BEGIN
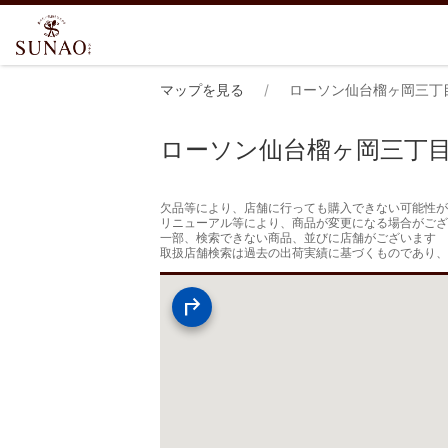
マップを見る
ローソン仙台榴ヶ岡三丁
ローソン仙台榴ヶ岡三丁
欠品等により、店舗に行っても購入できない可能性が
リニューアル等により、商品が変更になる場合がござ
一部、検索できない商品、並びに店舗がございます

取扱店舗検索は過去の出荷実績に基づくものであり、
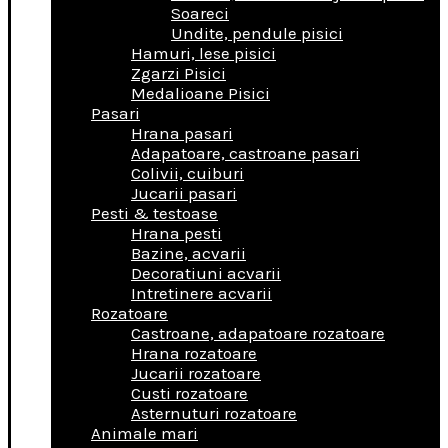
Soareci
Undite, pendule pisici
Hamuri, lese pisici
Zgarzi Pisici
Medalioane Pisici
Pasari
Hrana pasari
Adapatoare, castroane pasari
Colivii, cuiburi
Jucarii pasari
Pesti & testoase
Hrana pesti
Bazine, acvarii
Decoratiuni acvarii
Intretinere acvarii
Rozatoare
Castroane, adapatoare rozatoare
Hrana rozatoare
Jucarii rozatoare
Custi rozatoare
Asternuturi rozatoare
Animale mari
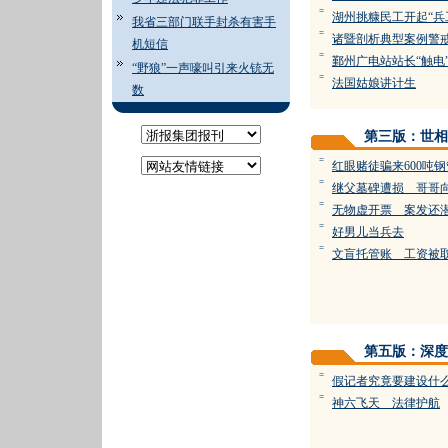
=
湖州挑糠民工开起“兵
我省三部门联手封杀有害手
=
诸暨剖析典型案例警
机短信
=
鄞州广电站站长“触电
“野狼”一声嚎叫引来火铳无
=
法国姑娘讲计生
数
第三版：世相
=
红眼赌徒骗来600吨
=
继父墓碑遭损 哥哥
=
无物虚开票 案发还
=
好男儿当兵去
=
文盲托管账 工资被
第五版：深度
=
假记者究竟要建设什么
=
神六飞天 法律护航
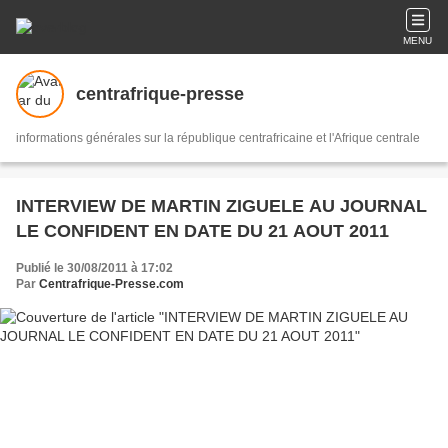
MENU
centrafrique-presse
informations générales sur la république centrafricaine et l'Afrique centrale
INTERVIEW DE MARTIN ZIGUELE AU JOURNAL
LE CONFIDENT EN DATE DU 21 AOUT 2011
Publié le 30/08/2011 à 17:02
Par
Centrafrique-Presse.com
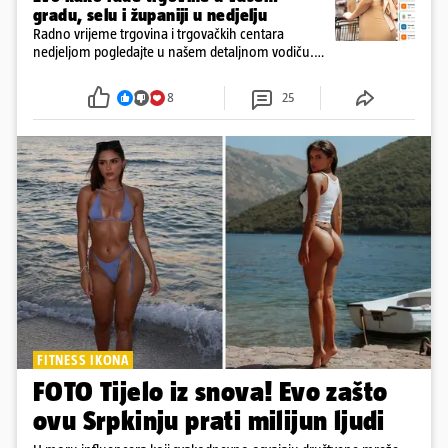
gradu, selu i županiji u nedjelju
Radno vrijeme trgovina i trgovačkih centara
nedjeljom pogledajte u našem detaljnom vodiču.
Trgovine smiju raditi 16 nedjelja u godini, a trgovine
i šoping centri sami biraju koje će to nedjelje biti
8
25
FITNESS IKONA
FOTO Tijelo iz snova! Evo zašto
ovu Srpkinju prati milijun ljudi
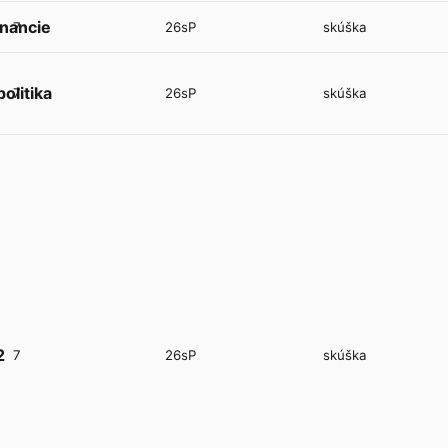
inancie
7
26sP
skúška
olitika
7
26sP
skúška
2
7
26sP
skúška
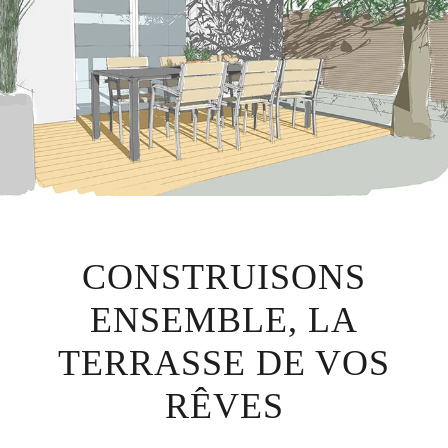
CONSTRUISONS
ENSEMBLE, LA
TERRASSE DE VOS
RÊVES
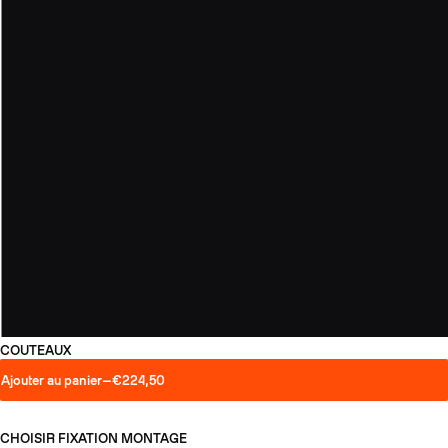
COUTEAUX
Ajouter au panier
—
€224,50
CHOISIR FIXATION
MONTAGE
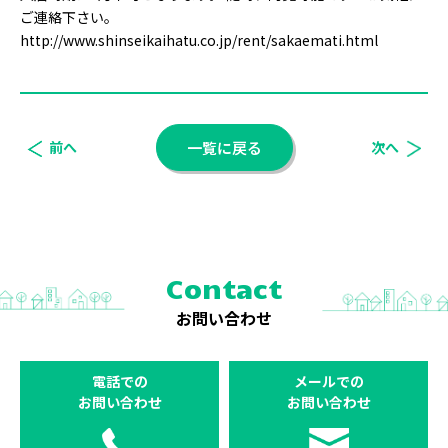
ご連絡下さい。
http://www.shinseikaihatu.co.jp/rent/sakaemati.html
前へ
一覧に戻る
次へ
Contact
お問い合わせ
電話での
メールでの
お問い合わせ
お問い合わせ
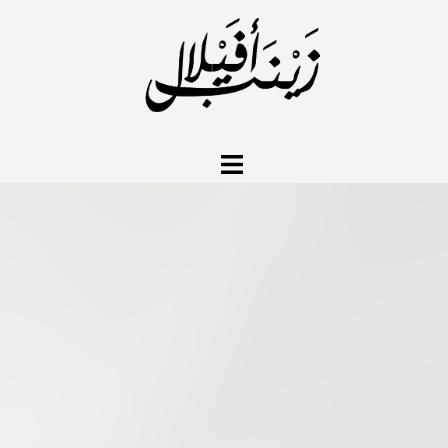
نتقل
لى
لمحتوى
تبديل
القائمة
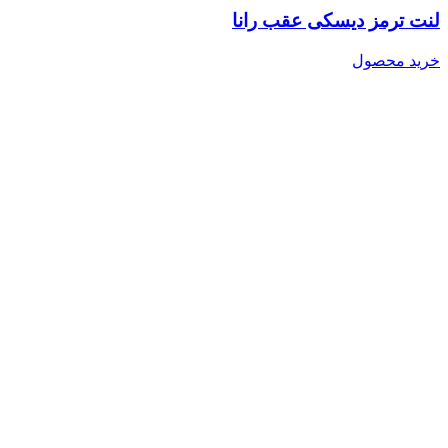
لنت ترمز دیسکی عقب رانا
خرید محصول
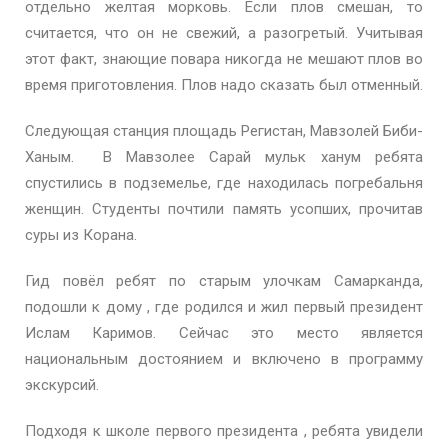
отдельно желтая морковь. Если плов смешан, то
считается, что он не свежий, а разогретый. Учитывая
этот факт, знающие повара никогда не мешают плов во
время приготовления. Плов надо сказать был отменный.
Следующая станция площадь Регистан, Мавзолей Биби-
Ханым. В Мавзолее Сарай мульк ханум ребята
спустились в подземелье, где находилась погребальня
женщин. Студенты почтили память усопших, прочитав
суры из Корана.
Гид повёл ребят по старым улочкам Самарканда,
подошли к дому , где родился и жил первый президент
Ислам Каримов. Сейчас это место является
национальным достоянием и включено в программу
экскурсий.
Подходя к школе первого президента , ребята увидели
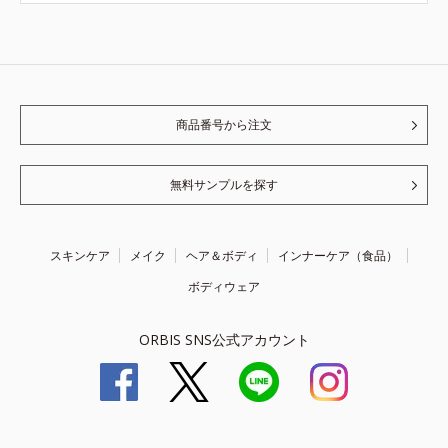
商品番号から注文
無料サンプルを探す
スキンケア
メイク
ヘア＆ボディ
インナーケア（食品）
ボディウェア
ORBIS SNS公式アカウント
END
BEGIN
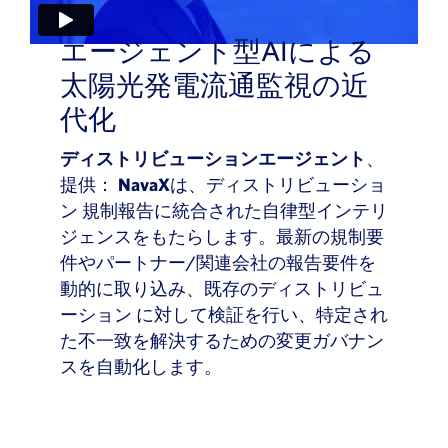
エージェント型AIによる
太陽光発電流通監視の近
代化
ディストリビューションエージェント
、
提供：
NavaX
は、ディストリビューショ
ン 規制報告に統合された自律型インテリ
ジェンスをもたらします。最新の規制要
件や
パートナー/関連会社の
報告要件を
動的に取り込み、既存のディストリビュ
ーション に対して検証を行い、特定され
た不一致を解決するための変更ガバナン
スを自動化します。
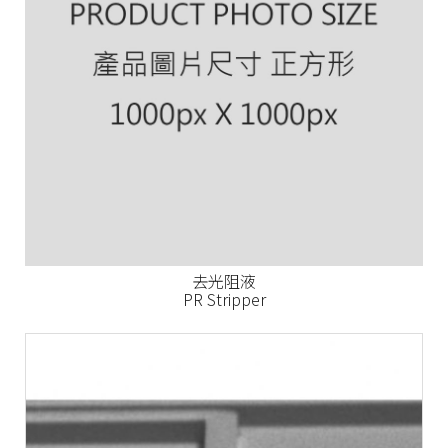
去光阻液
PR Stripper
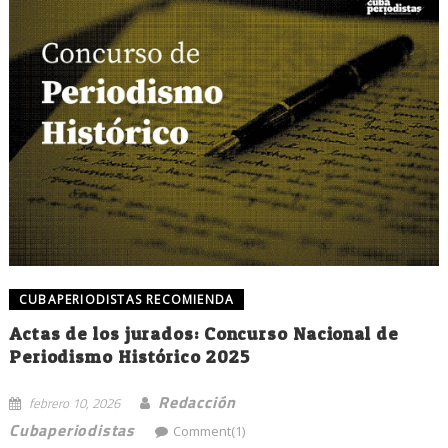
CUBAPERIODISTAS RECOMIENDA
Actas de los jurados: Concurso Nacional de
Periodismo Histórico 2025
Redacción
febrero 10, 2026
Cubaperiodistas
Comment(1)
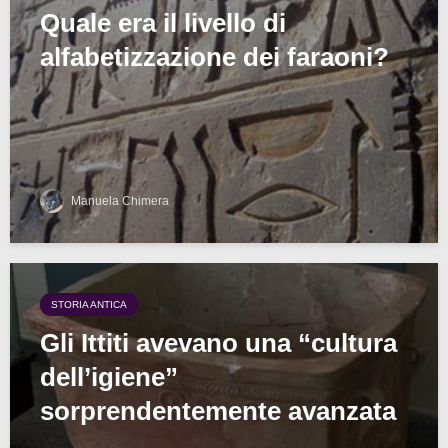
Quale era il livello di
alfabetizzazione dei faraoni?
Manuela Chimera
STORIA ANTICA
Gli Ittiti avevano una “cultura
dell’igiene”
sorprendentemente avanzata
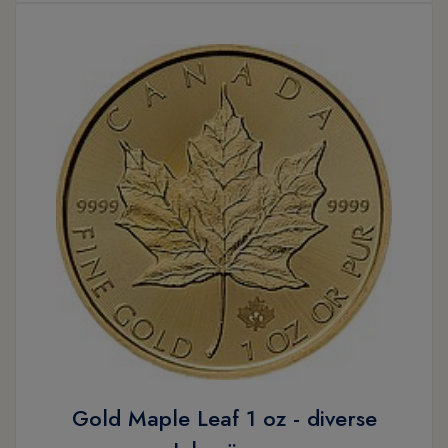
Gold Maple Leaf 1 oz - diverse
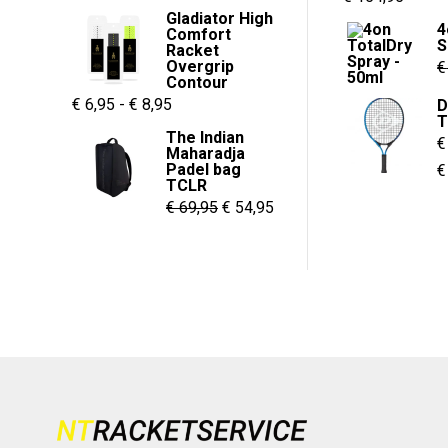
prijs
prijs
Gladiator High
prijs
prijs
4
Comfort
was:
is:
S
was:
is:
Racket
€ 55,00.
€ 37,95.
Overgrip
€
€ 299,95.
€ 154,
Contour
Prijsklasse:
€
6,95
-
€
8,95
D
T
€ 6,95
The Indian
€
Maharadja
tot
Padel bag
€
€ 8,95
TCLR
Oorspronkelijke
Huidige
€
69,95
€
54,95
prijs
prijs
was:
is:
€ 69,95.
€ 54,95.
END
Instruction. Display each line of the data above that contains the word "acvarii".

Your solution.
Bazine, acvarii
Decoratiuni acvarii
Intretinere acvarii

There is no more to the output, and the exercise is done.